Berita

Krisis Soliditas Paguyuban PR Sumenep Retak di Balik Asap Rokok

155
×

Krisis Soliditas Paguyuban PR Sumenep Retak di Balik Asap Rokok

Sebarkan artikel ini
FOTO: Ilustrasi
FOTO: Ilustrasi

SUMENEP, RINGSATU.Net – Sebuah wadah yang semula digadang-gadang sebagai simbol persatuan pengusaha rokok di Sumenep kini justru berada di ambang kehancuran.

Paguyuban Perusahaan Rokok (PR) yang baru berusia kurang dari setahun, perlahan kehilangan daya ikatnya.

Kurangnya transparansi keuangan dan minimnya penanganan dari pengurus inti saat anggota mempunyai masalah memicu krisisnya kepercayaan.

Dulu, kurang lebih 80 pengusaha rokok bergabung dengan semangat kebersamaan.

Namun kini, jumlah itu menyusut drastis, hanya menyisakan kisaran 15 anggota.

Satu per satu anggota memilih angkat kaki, meninggalkan paguyuban yang kian kehilangan arah.

Seorang anggota mengungkapkan kekecewaannya. Ia menuding tidak adanya transparansi dalam pengelolaan keuangan yang dikumpulkan setiap bulan dari anggota.

“Kita setiap bulan menyetorkan iuran untuk keperluan paguyuban, tapi hingga kini tidak ada laporan yang jelas mengenai penggunaan uang tersebut,” ujarnya dengan nada penuh kekesalan, Jumat (23/1/2026).

Lebih jauh, pengurus inti dianggap abai terhadap tanggung jawab, terutama ketika anggota menghadapi masalah.

“Saat kami butuh dukungan, tidak ada yang turun tangan. Semua dibiarkan begitu saja,” keluhnya.

Menanggapi hal tersebut, Ketua Paguyuban Perusahaan Rokok (PR) Sumenep, Sofwan Wahyudi, menegaskan bahwa keberadaan paguyuban serta iuran bulanan sebesar Rp3 juta dari setiap anggota bukanlah bentuk pengamanan apabila perusahaan rokok menghadapi persoalan hukum maupun kebijakan.

Jadi uang tersebut merupakan bentuk kerja sama untuk membangun branding dan publikasi pemberitaan seputar kemajuan, capaian, serta peningkatan kinerja masing-masing perusahaan rokok yang tergabung di dalam paguyuban.

“Uang Rp3 juta itu untuk kerja sama membranding pemberitaan, mengangkat progres dan pertumbuhan setiap perusahaan. Bukan untuk pengamanan,” tegasnya, Sabtu (24/1/2026).

Menurut Sofwan, paguyuban PR sejak awal dibentuk sebagai ruang kebersamaan dan kolaborasi, bukan sebagai tameng atau alat perlindungan.

Ia menekankan bahwa tujuan utama paguyuban adalah memperkuat sinergitas antar pengusaha rokok, khususnya dalam berbagi keahlian, memperluas jaringan, membangun network, hingga memperkuat strategi pemasaran.

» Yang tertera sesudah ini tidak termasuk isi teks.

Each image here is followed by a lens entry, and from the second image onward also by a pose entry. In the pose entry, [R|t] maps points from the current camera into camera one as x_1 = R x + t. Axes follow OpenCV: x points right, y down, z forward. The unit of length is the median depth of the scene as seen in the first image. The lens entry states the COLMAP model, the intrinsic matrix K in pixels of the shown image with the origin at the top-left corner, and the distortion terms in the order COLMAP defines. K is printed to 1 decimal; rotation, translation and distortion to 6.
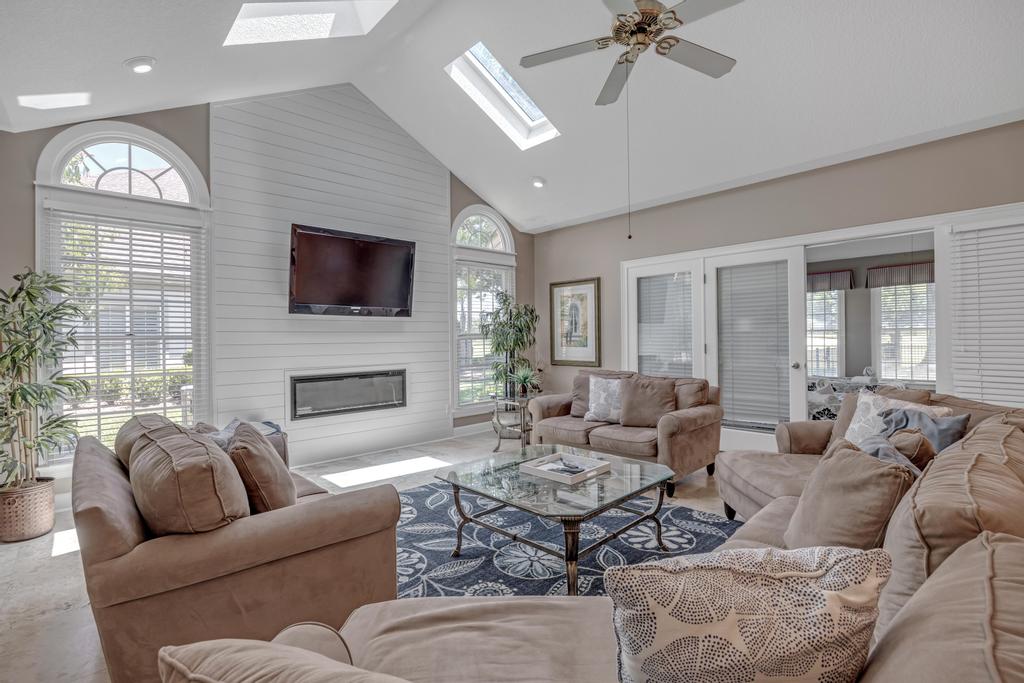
lens RADIAL K [[466.6, 0, 517.3], [0, 466.6, 337.0], [0, 0, 1]] dist [-0.018118, -0.000361]
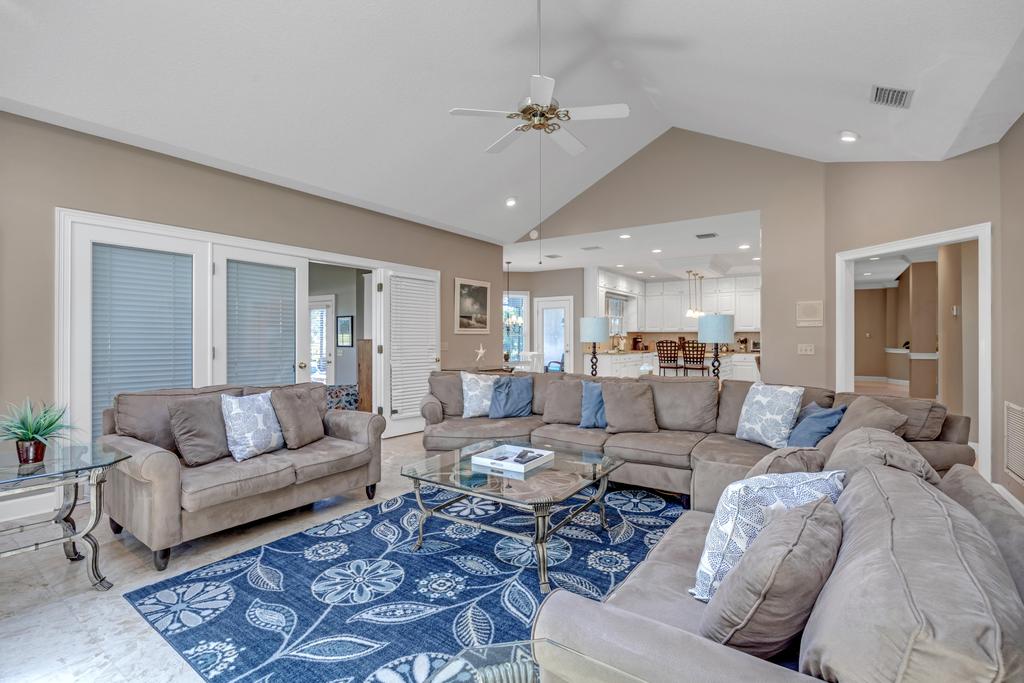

“Paguyuban ini dibangun untuk saling menguatkan, bukan untuk membeli rasa aman,” ujarnya.

Pria yang akrab disapa H. Udik itu bahkan menyampaikan pernyataan tegas bagi pihak-pihak yang masih memelihara asumsi keliru terkait iuran bulanan tersebut.

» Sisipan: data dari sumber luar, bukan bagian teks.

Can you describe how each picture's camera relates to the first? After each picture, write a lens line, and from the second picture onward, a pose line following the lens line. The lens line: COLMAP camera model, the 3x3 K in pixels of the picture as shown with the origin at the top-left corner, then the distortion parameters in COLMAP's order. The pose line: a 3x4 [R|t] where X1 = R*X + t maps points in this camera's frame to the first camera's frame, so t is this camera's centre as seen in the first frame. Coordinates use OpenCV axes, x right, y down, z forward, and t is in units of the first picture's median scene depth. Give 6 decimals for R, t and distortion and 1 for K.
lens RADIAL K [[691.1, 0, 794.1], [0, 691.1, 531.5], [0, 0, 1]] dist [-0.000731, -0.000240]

“Jika ada yang berasumsi uang Rp3 juta itu untuk pengamanan, silakan keluar. Jangankan tiga juta, lima puluh juta kalau ada yang bisa memback up saya, saya bayar, bicara soal keuangan di paguyuban saya pribadi masih banyak membantu,” tegasnya, Sabtu (24/1/2026).

Pernyataan H. Udik mencerminkan sikap terbuka sekaligus keras dari pimpinan paguyuban dalam menjaga marwah organisasi agar tidak disalahartikan maupun diseret pada persepsi negatif.

Meski demikian, hingga saat ini H. Udik belum memaparkan secara rinci jumlah akumulasi dana yang telah terkumpul dan penggunaannya dari para anggota paguyuban.

Ketiadaan penjelasan detail tersebut menyisakan ruang tafsir di tengah anggota, sekaligus menjadi catatan penting agar transparansi pengelolaan organisasi tetap terjaga di masa mendatang.